▸ **Problem**
Only some lines are wanted. Transcribe, exactly, the lines below from the line with "Explain the difference" up to and including the line with "3. [8 marks]".

= Beginning of Section =

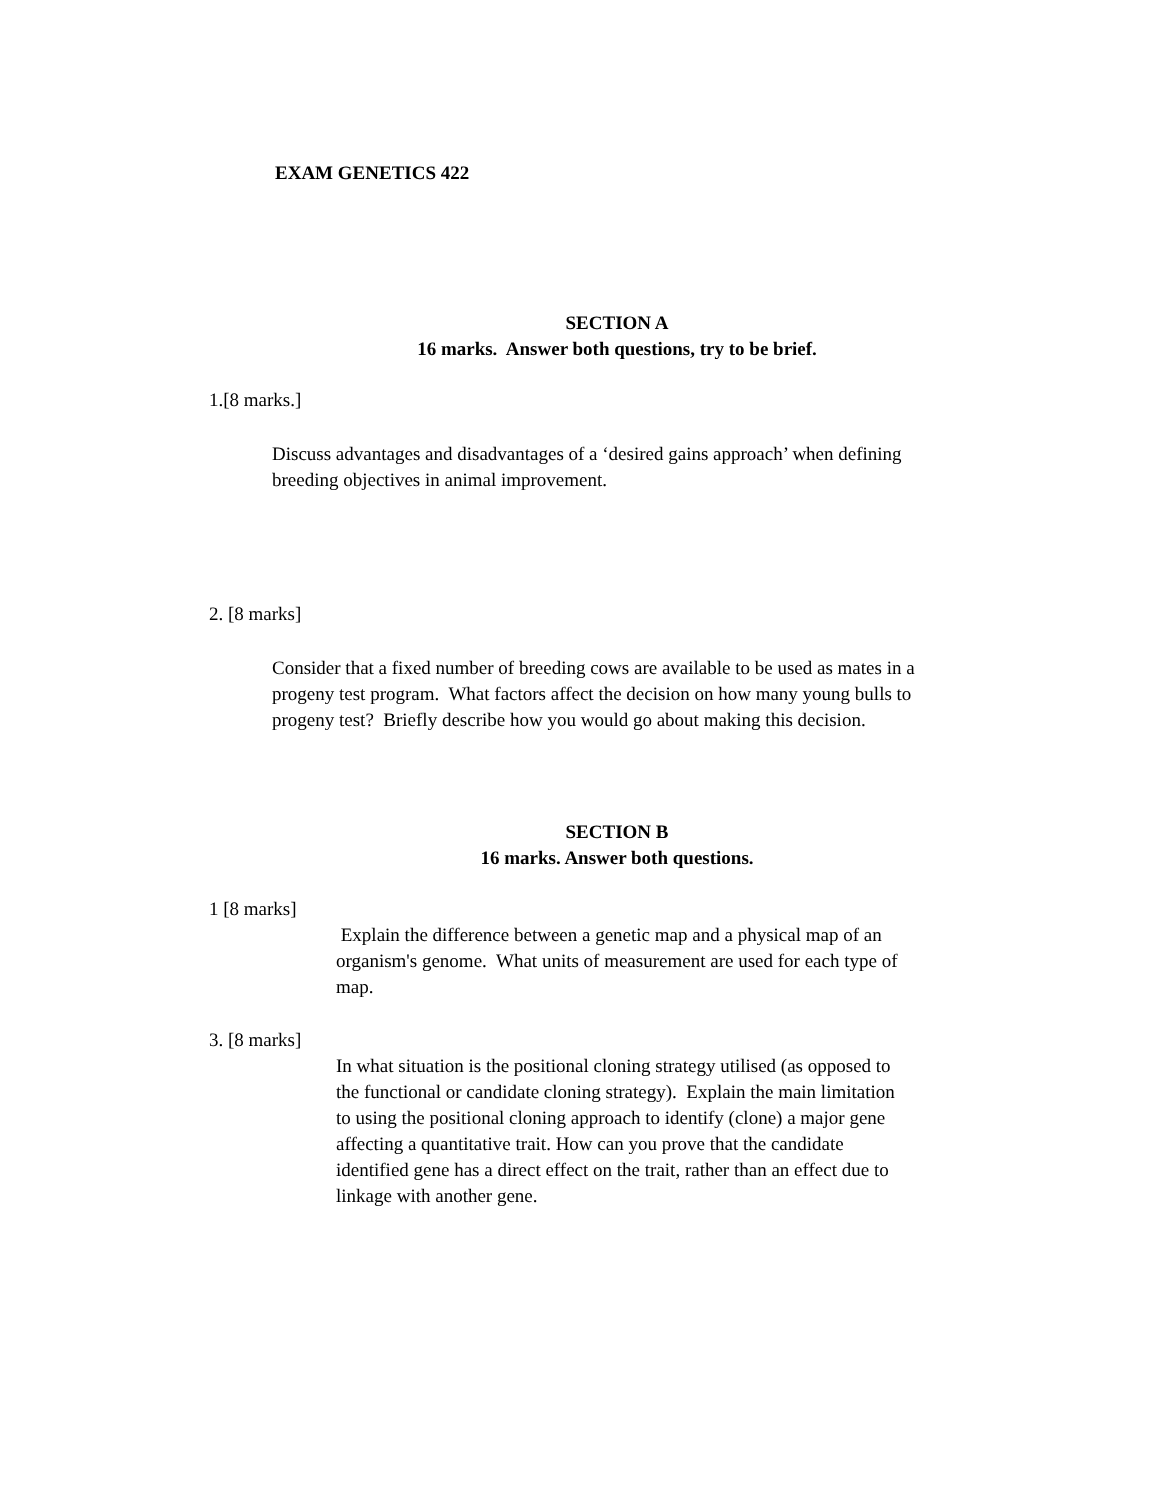EXAM GENETICS 422
SECTION A
16 marks. Answer both questions, try to be brief.
1.[8 marks.]
Discuss advantages and disadvantages of a ‘desired gains approach’ when defining breeding objectives in animal improvement.
2. [8 marks]
Consider that a fixed number of breeding cows are available to be used as mates in a progeny test program. What factors affect the decision on how many young bulls to progeny test? Briefly describe how you would go about making this decision.
SECTION B
16 marks. Answer both questions.
1 [8 marks]
Explain the difference between a genetic map and a physical map of an organism's genome. What units of measurement are used for each type of map.
3. [8 marks]
In what situation is the positional cloning strategy utilised (as opposed to the functional or candidate cloning strategy). Explain the main limitation to using the positional cloning approach to identify (clone) a major gene affecting a quantitative trait. How can you prove that the candidate identified gene has a direct effect on the trait, rather than an effect due to linkage with another gene.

= End of Section =

▸ **Solved exercise**
Explain the difference between a genetic map and a physical map of an organism's genome. What units of measurement are used for each type of map.
3. [8 marks]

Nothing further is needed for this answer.